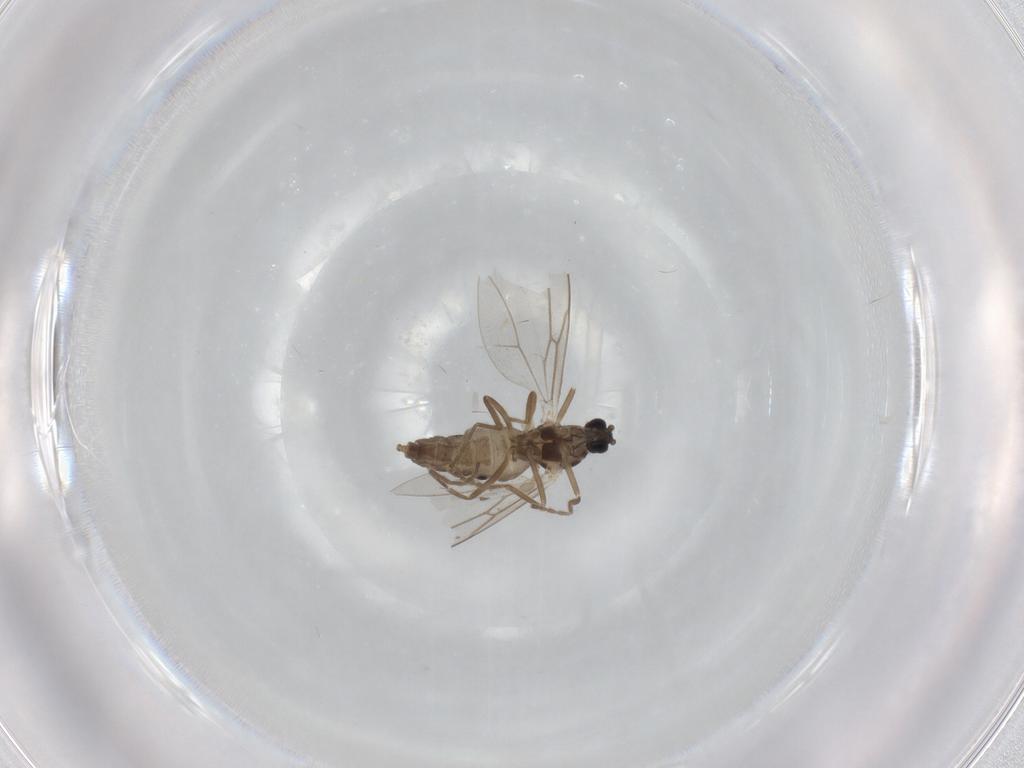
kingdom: Animalia
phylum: Arthropoda
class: Insecta
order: Diptera
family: Cecidomyiidae
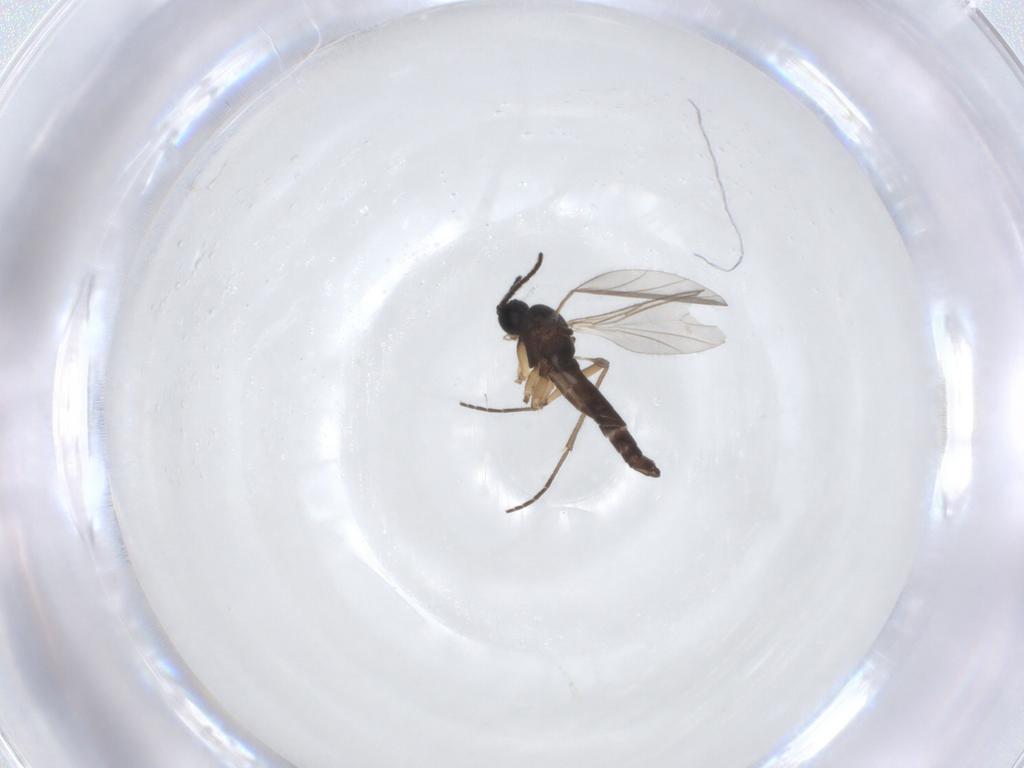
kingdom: Animalia
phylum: Arthropoda
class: Insecta
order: Diptera
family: Sciaridae
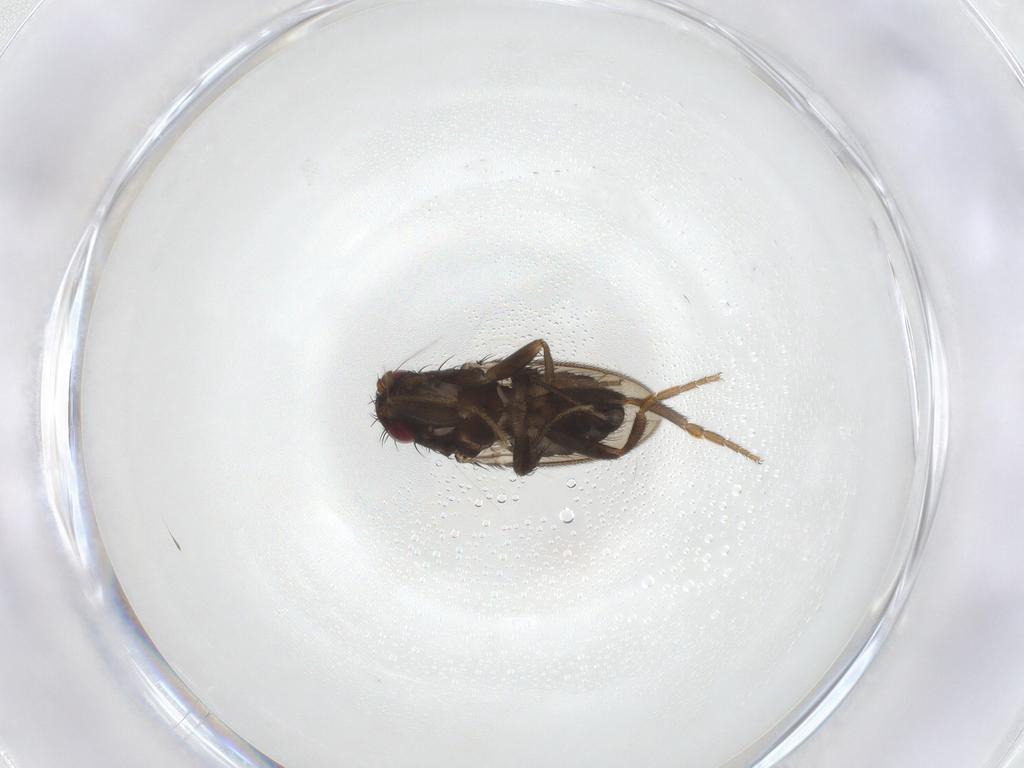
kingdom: Animalia
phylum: Arthropoda
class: Insecta
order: Diptera
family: Sphaeroceridae
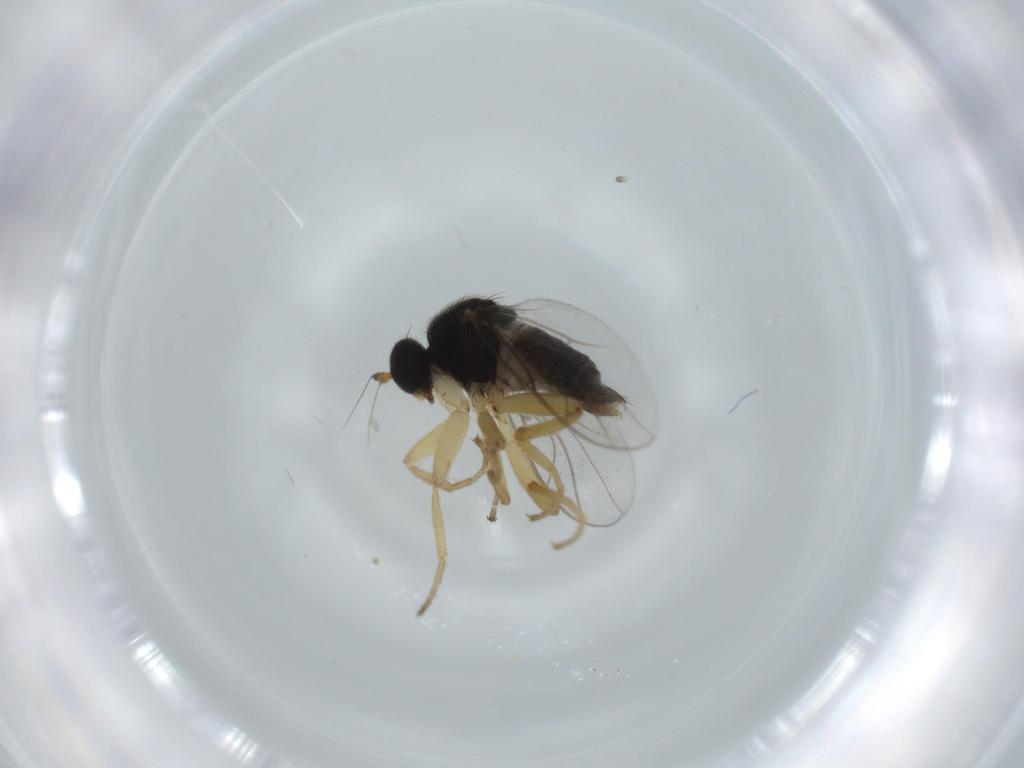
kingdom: Animalia
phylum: Arthropoda
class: Insecta
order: Diptera
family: Hybotidae
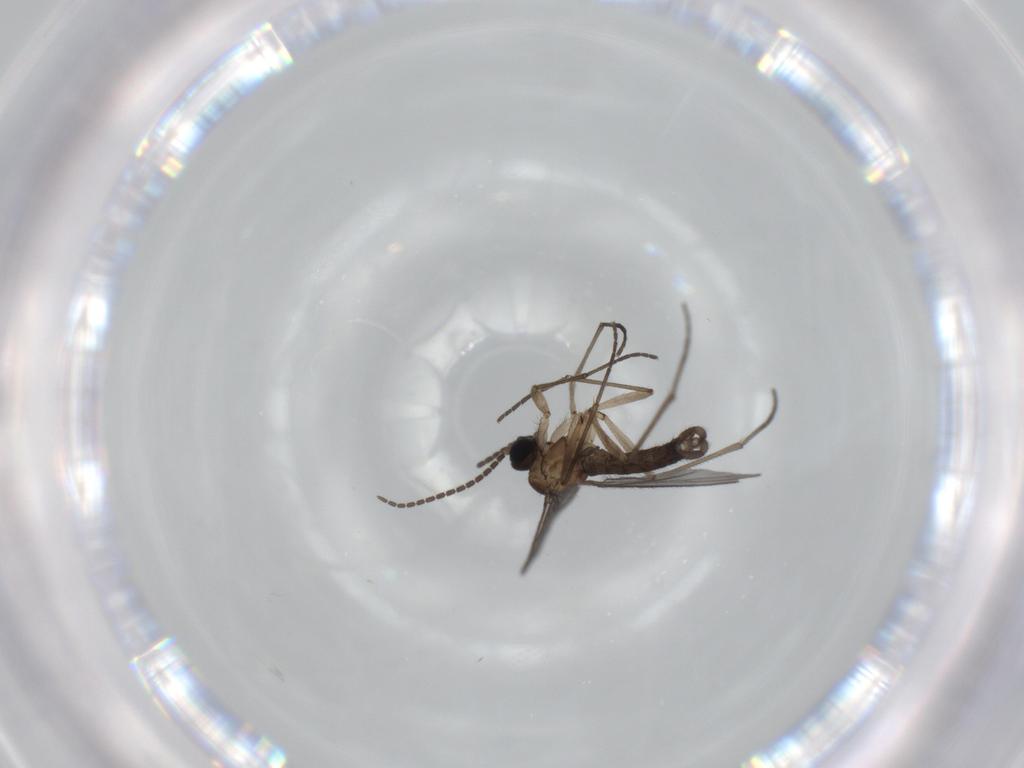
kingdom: Animalia
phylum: Arthropoda
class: Insecta
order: Diptera
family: Sciaridae
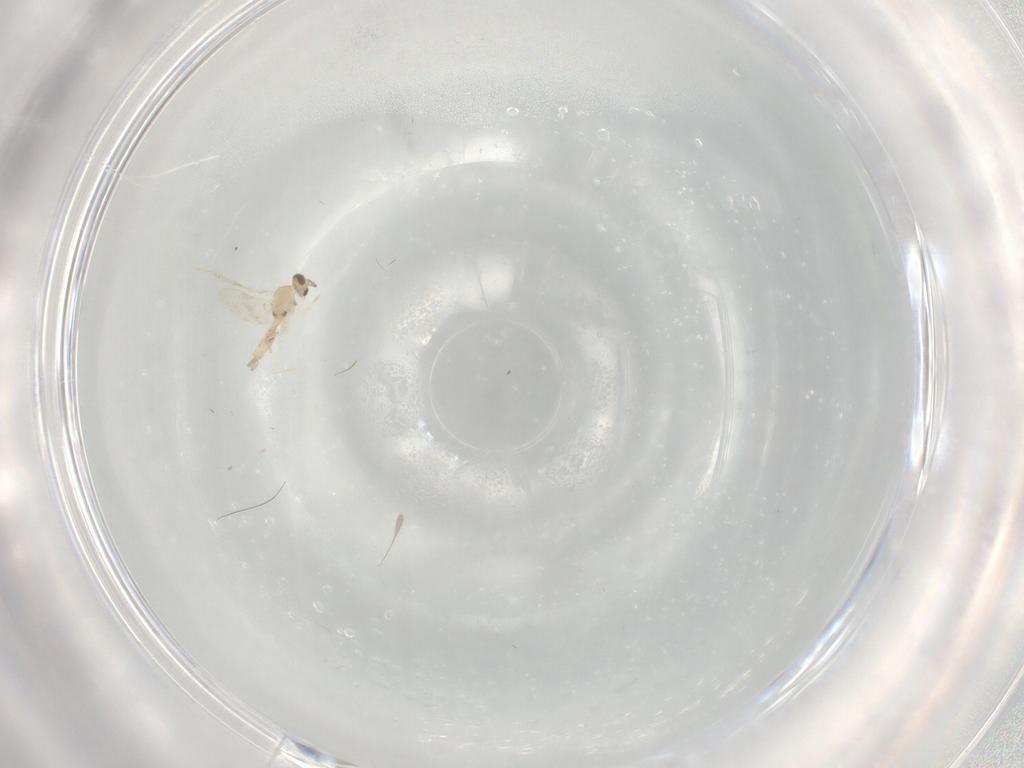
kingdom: Animalia
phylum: Arthropoda
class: Insecta
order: Diptera
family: Cecidomyiidae
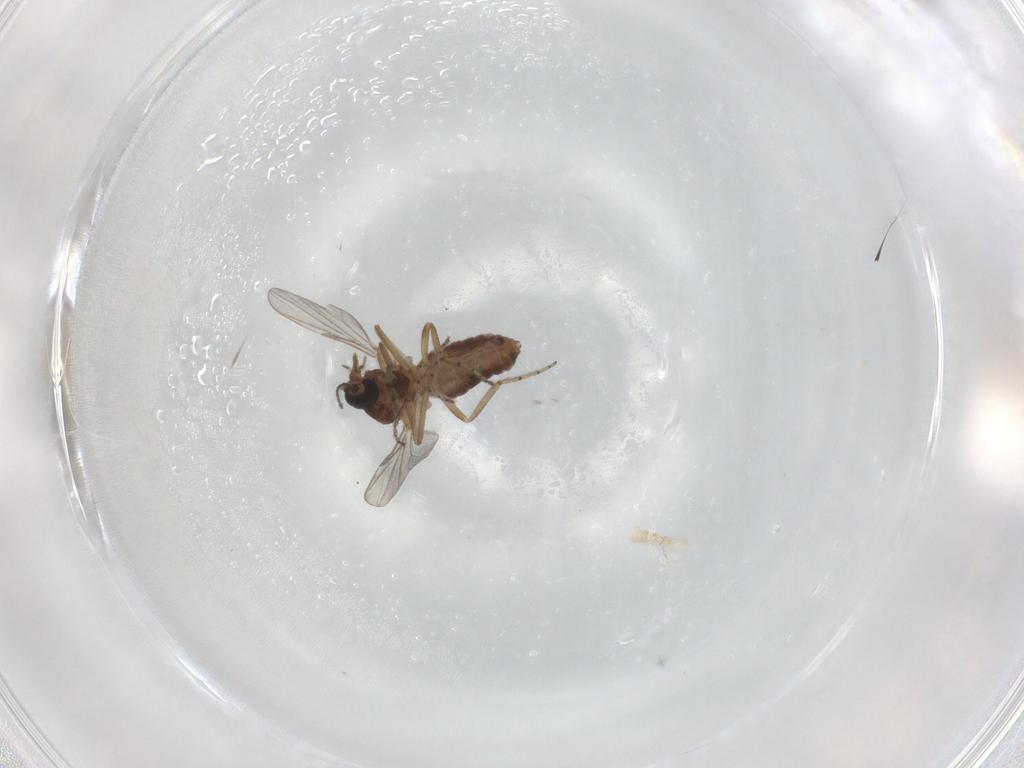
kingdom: Animalia
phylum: Arthropoda
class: Insecta
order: Diptera
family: Ceratopogonidae
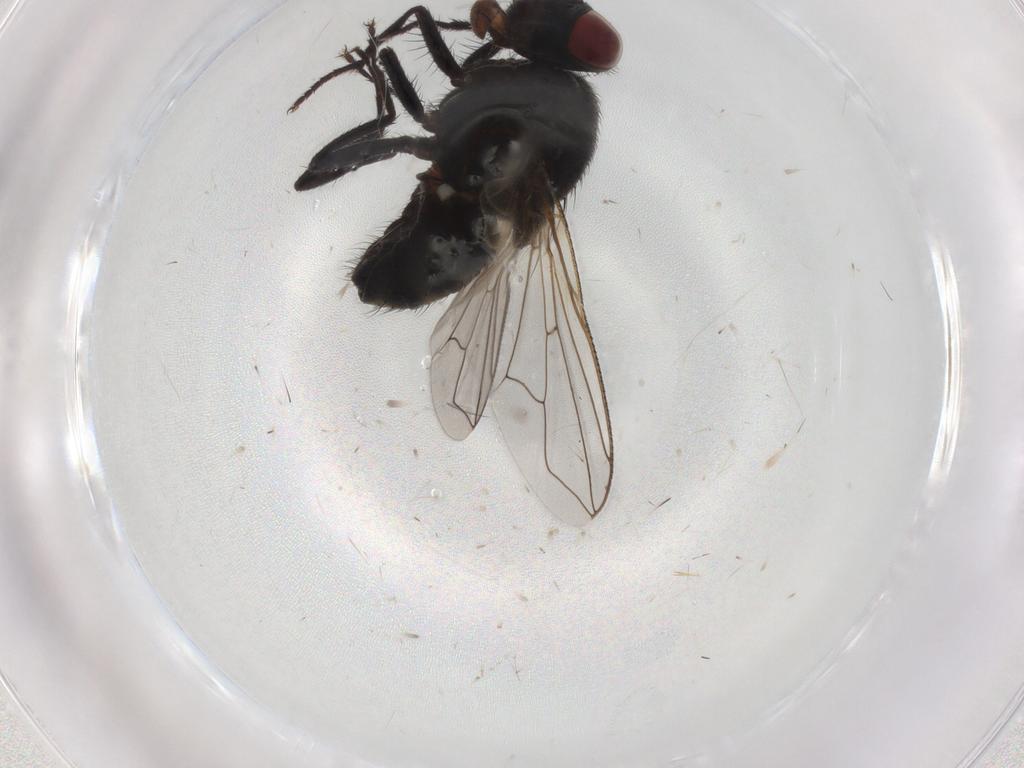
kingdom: Animalia
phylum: Arthropoda
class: Insecta
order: Diptera
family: Muscidae
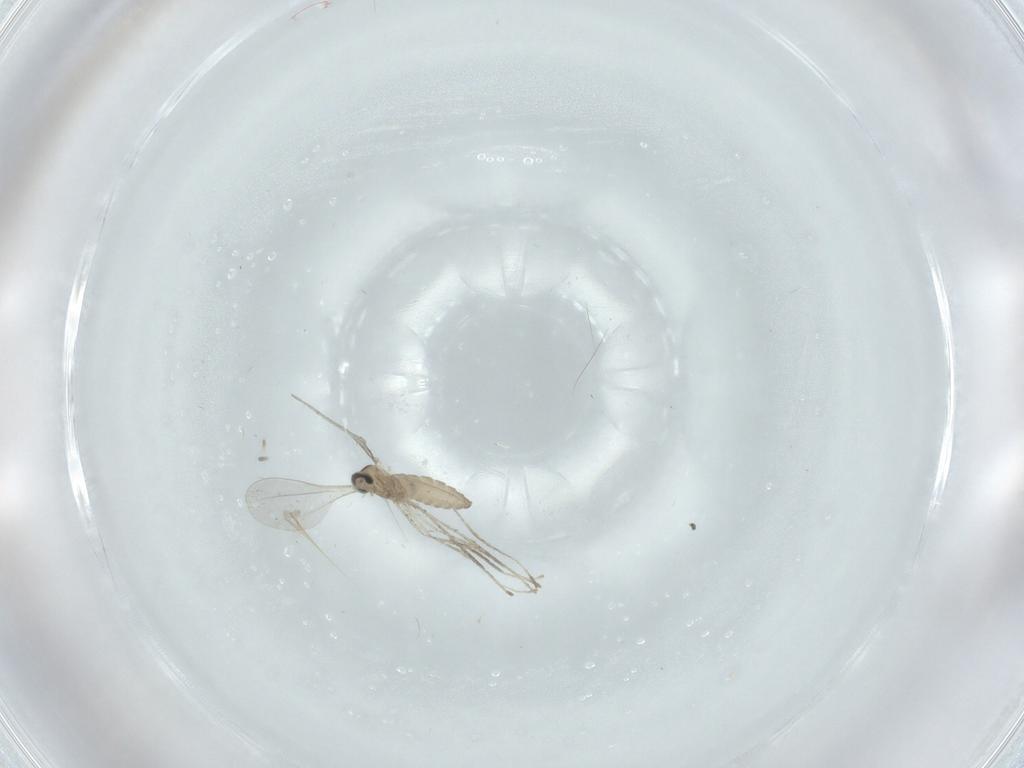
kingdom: Animalia
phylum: Arthropoda
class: Insecta
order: Diptera
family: Cecidomyiidae
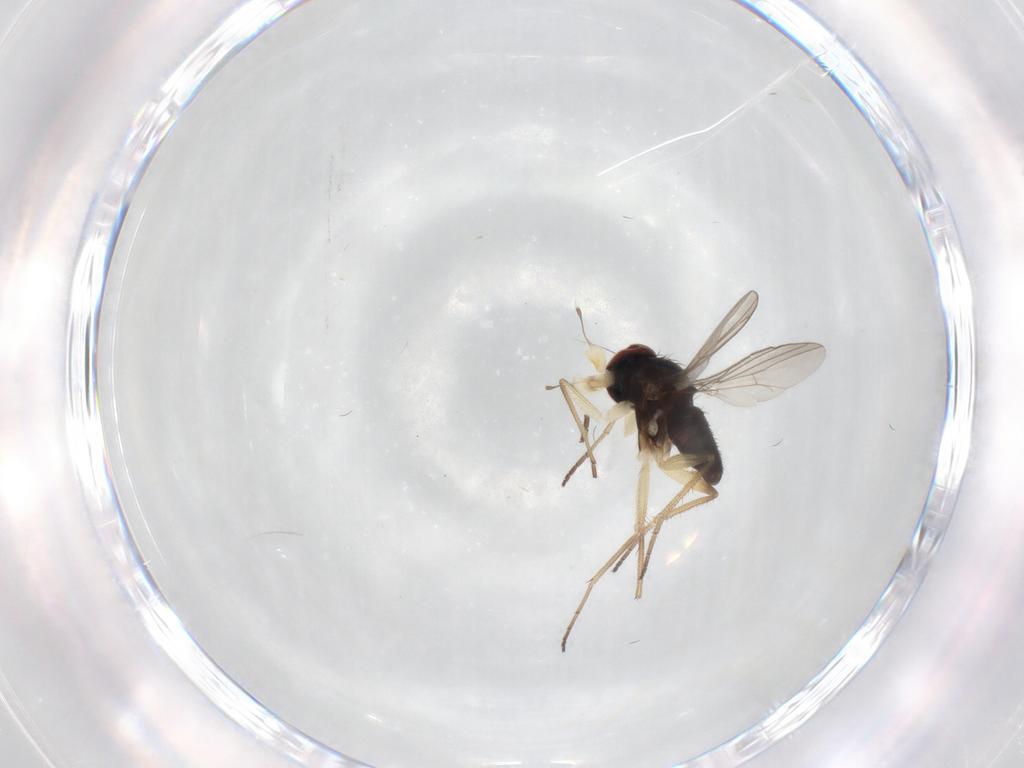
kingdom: Animalia
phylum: Arthropoda
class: Insecta
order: Diptera
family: Dolichopodidae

* **Deskripsi Masalah**: Sajikan semua baris di atas sebagai daftar bernomor tanpa baris kosong, dan jangan sertakan gambarnya dalam jawaban.

* **Jawaban Masalah**:
1. kingdom: Animalia
2. phylum: Arthropoda
3. class: Insecta
4. order: Diptera
5. family: Cecidomyiidae
6. kingdom: Animalia
7. phylum: Arthropoda
8. class: Insecta
9. order: Diptera
10. family: Sciaridae
11. kingdom: Animalia
12. phylum: Arthropoda
13. class: Insecta
14. order: Diptera
15. family: Sphaeroceridae
16. kingdom: Animalia
17. phylum: Arthropoda
18. class: Insecta
19. order: Diptera
20. family: Hybotidae
21. kingdom: Animalia
22. phylum: Arthropoda
23. class: Insecta
24. order: Diptera
25. family: Sciaridae
26. kingdom: Animalia
27. phylum: Arthropoda
28. class: Insecta
29. order: Diptera
30. family: Cecidomyiidae
31. kingdom: Animalia
32. phylum: Arthropoda
33. class: Insecta
34. order: Diptera
35. family: Ceratopogonidae
36. kingdom: Animalia
37. phylum: Arthropoda
38. class: Insecta
39. order: Diptera
40. family: Muscidae
41. kingdom: Animalia
42. phylum: Arthropoda
43. class: Insecta
44. order: Diptera
45. family: Cecidomyiidae
46. kingdom: Animalia
47. phylum: Arthropoda
48. class: Insecta
49. order: Diptera
50. family: Dolichopodidae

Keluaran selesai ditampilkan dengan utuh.